Refusing to substantially raise taxes, annual deficits surpass $1 trillion in 2010. Total government debt begins to spiral out of control as our interest costs mount. Our foreign creditors lose confidence in the dollar and begin dumping it on the world market. Inflation surpasses 20% annually and prices for energy soar. Oil reaches $250 per barrel. The president alleges an international conspiracy to destroy America and threatens to attack China if it continues to sell the dollar. Price controls are instituted.
No paper currency regime has ever lasted. No government in history has ever repaid debts as large as those already assumed by our government (in terms of GDP). A default is not likely – it is inevitable.
The answer seems obvious and urgent. Make sure you own a substantial amount of gold and silver. I prefer to own plain bullion. Buy gold and silver bullion and bury it somewhere safe. The gold won't rust. Silver is more difficult to manage, but the best way to own it is to take physical possession.
That's what I strongly recommend you do. Right now. Seriously. I wouldn't be surprised to see prices of these metals soar if Fannie and Freddie are taken over by the Feds, which is what I expect will happen.
Is there a chance I'm wrong about all of this? Is there a chance the death of Fannie and Freddie will mark the end of the crisis? That financial stocks will rise from here and gold and silver will fall?
Yes, absolutely. At some point all of the bad news will be in the market, and prices will turn before the fundamentals improve. So, yes, I might be Chicken Little. I might be dead wrong. But I don't think we are anywhere near the end of the real estate bubble collapse, and I know we haven't even begun to deal with the fiscal imbalances of our profligate politicians.

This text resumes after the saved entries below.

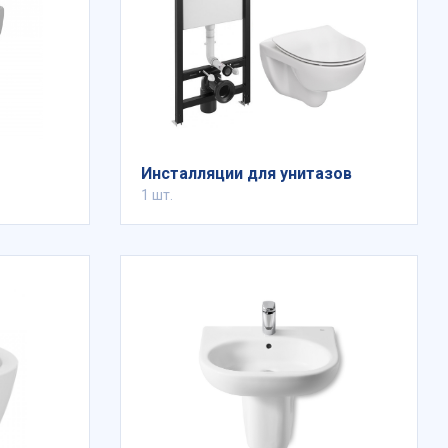
Инсталляции для унитазов
1 шт.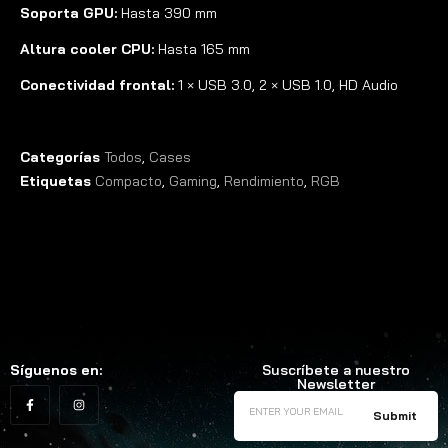
Soporta GPU:
Hasta 390 mm
Altura cooler CPU:
Hasta 165 mm
Conectividad frontal:
1 × USB 3.0, 2 × USB 1.0, HD Audio
Categorías
Todos
,
Cases
Etiquetas
Compacto
,
Gaming
,
Rendimiento
,
RGB
Síguenos en:
Suscríbete a nuestro
Newsletter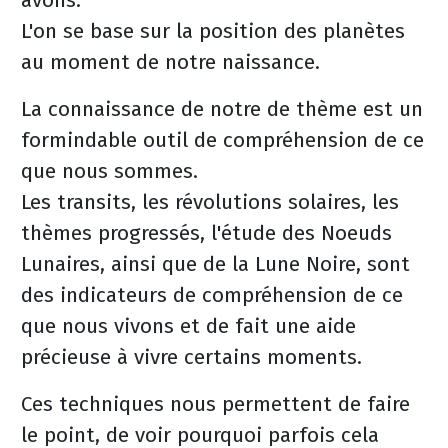
avons.
L'on se base sur la position des planètes
au moment de notre naissance.
La connaissance de notre de thème est un
formindable outil de compréhension de ce
que nous sommes.
Les transits, les révolutions solaires, les
thèmes progressés, l'étude des Noeuds
Lunaires, ainsi que de la Lune Noire, sont
des indicateurs de compréhension de ce
que nous vivons et de fait une aide
précieuse à vivre certains moments.
Ces techniques nous permettent de faire
le point, de voir pourquoi parfois cela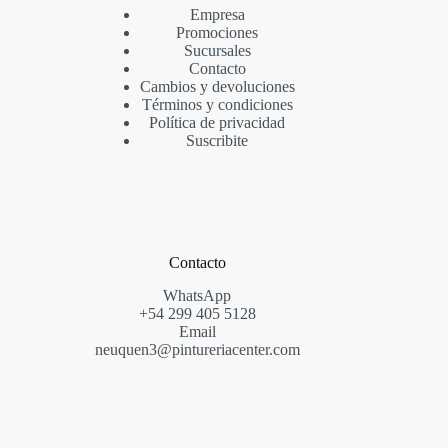
Empresa
Promociones
Sucursales
Contacto
Cambios y devoluciones
Términos y condiciones
Política de privacidad
Suscribite
Contacto
WhatsApp
+54
299
405 5128
Email
neuquen3@pintureriacenter.com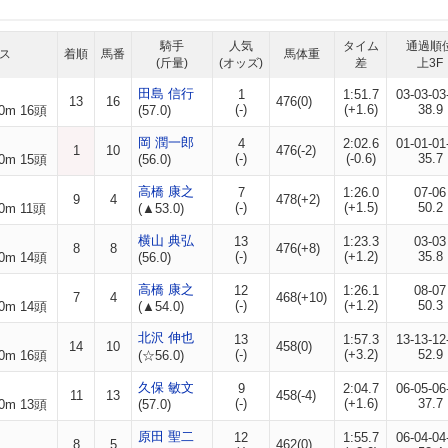
騎手
人気
タイム
通過順
ス
着順
馬番
馬体重
(斤量)
(オッズ)
差
上3F
田島 信行
1
1:51.7
03-03-03
13
16
476(0)
(-)
(+1.6)
38.9
0m 16頭
(57.0)
岡 潤一郎
4
2:02.6
01-01-01
1
10
476(-2)
(-)
(-0.6)
35.7
0m 15頭
(56.0)
高橋 康之
7
1:26.0
07-06
9
4
478(+2)
(-)
(+1.5)
50.2
0m 11頭
(▲53.0)
横山 典弘
13
1:23.3
03-03
8
8
476(+8)
(-)
(+1.2)
35.8
0m 14頭
(56.0)
高橋 康之
12
1:26.1
08-07
7
4
468(+10)
(-)
(+1.2)
50.3
0m 14頭
(▲54.0)
北沢 伸也
13
1:57.3
13-13-12
14
10
458(0)
(-)
(+3.2)
52.9
0m 16頭
(☆56.0)
久保 敏文
9
2:04.7
06-05-06
11
13
458(-4)
(-)
(+1.6)
37.7
0m 13頭
(57.0)
原田 聖二
12
1:55.7
06-04-04
8
5
462(0)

One more thing... I wish I were wrong about all of this. But I don't believe the debts of our government and many of our neighbors will ever be repaid. As a nation, we've essentially bankrupted ourselves over the last 20 years. And the consequences of those actions will be felt by several generations of Americans, at least.
I worry about the middle class, people who generally lack the financial knowledge and resources to protect their savings. They will probably believe the lies they're told by the mainstream press about "greedy" speculators and evil oil companies. They will almost surely support the policies and the politicians who are actually responsible for their increasing poverty.
I also worry about people who are retired and depending on the government to support them. They will surely see their standard of living decline substantially.
And finally, I worry most of all about my infant son. Will he grow up in a vastly different kind of America than I did? He could. And that makes me saddest of all.